Christopher Slatsky’s stories have appeared in The Year’s Best Weird Fiction vol. 3, the Lovecraft eZine, Nightscript vol. 2, and elsewhere. His debut collection Alectryomancer and Other Weird Tales (Dunhams Manor Press) was released summer of 2015. He currently resides in Southern California.
1. What inspired your story in Shadows & Tall Trees 7?
As clichéd as it may be, my story was based on a dream about my (long deceased) grandparent’s home. That and the anxiety parents and children all too often have over failing to adequately communicate their goodbyes was the impetus.
2. Can you recall the first story you ever read that made you think “I want to be a writer!”?
The earliest story that sparked the writing bug would have to be Poe’s “The Black Cat”. There was something more to it than the gruesome crime as depicted, something profoundly uncanny in the dread-soaked atmosphere.
3. What scares you?
Not much. The universe will inevitably collapse and decay, the metabolic tantrum that makes me an organic automaton will continue for a few more decades hopefully. No phobias, no ghosts, no gods, no supernatural antagonists to afflict me. I do have tremendous anxiety over the well being of my wife and children. That fear is omnipresent.
4. You can take five books to a desert island: which ones do you choose?

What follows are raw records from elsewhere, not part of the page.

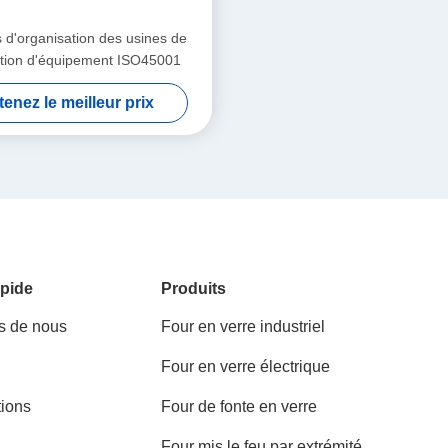
s d'organisation des usines de
llation d'équipement ISO45001
enez le meilleur prix
pide
Produits
s de nous
Four en verre industriel
Four en verre électrique
tions
Four de fonte en verre
Four mis le feu par extrémité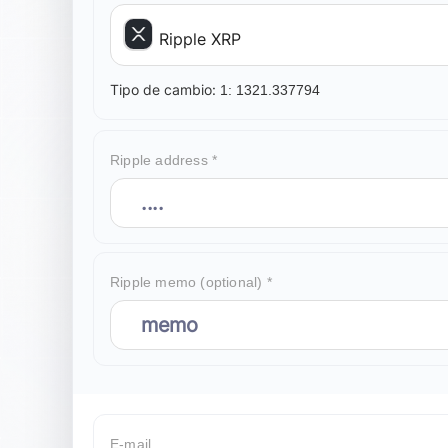
Ripple XRP
Tipo de cambio:
1:
1321.337794
Ripple address *
Ripple memo (optional) *
E-mail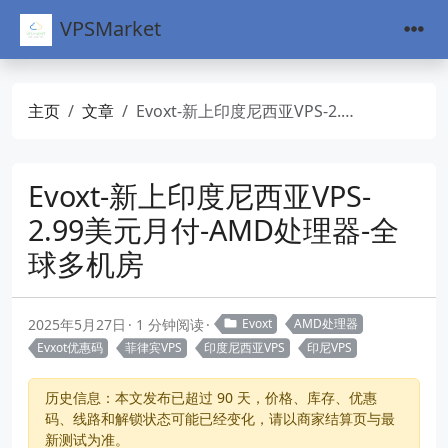
VPSMarket
主页
文章
Evoxt-新上印度尼西亚VPS-2.99美元月付-AMD处理器-全球多机房
Evoxt-新上印度尼西亚VPS-
2.99美元月付-AMD处理器-全
球多机房
2025年5月27日
1 分钟阅读
Evoxt
AMD处理器
Evxot优惠码
菲律宾VPS
印度尼西亚VPS
印尼VPS
历史信息：本文发布已超过 90 天，价格、库存、优惠
码、线路和解锁状态可能已经变化，请以商家结算页与最
新测试为准。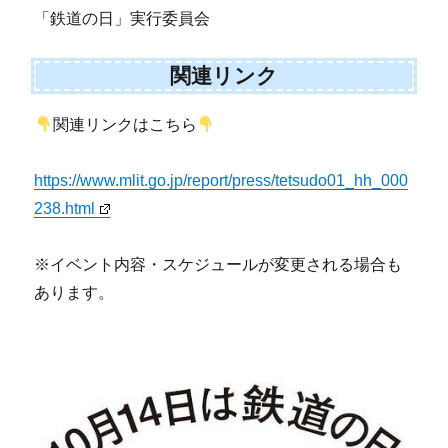
「鉄道の日」実行委員会
関連リンク
関連リンクはこちら
https://www.mlit.go.jp/report/press/tetsudo01_hh_000
238.html
※イベント内容・スケジュールが変更される場合も
あります。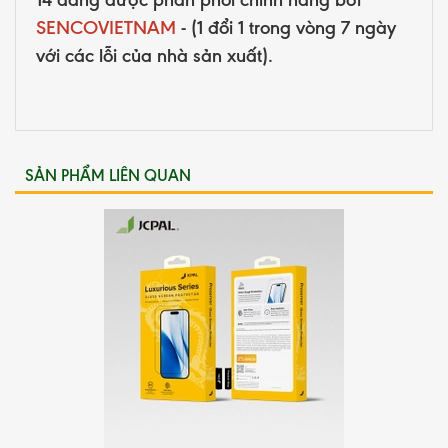
SENCOVIETNAM
- (1 đổi 1 trong vòng 7 ngày
với các lỗi của nhà sản xuất).
SẢN PHẨM LIÊN QUAN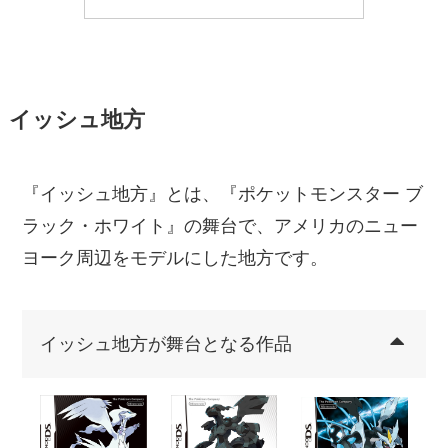
イッシュ地方
『イッシュ地方』とは、『ポケットモンスター ブ
ラック・ホワイト』の舞台で、アメリカのニュー
ヨーク周辺をモデルにした地方です。
イッシュ地方が舞台となる作品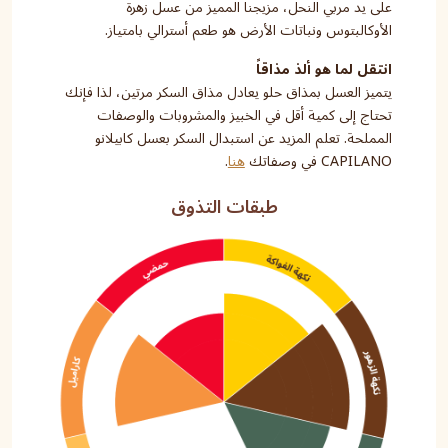
على يد مربي النحل، مزيجنا المميز من عسل زهرة
الأوكالبتوس ونباتات الأرض هو طعم أسترالي بامتياز.
انتقل لما هو ألذ مذاقاً
يتميز العسل بمذاق حلو يعادل مذاق السكر مرتين، لذا فإنك
تحتاج إلى كمية أقل في الخبيز والمشروبات والوصفات
المملحة. تعلم المزيد عن استبدال السكر بعسل كابيلانو
CAPILANO في وصفاتك
هنا
.
طبقات التذوق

Of course I’ll change my mind once I set foot on the island, but here goes: You Will Never See Any God (Krause), Giovanni’s Room (Baldwin), The Invisible Man (Ellison), Blood Meridian (McCarthy), and City of Woman (Landes).
5. What’s next for you?
Besides my story in Shadows and Tall Trees v. 7, I have others awaiting publication in Darker Companions, Would But Time Await: An Anthology of New England Folk Horror, and Looming Low.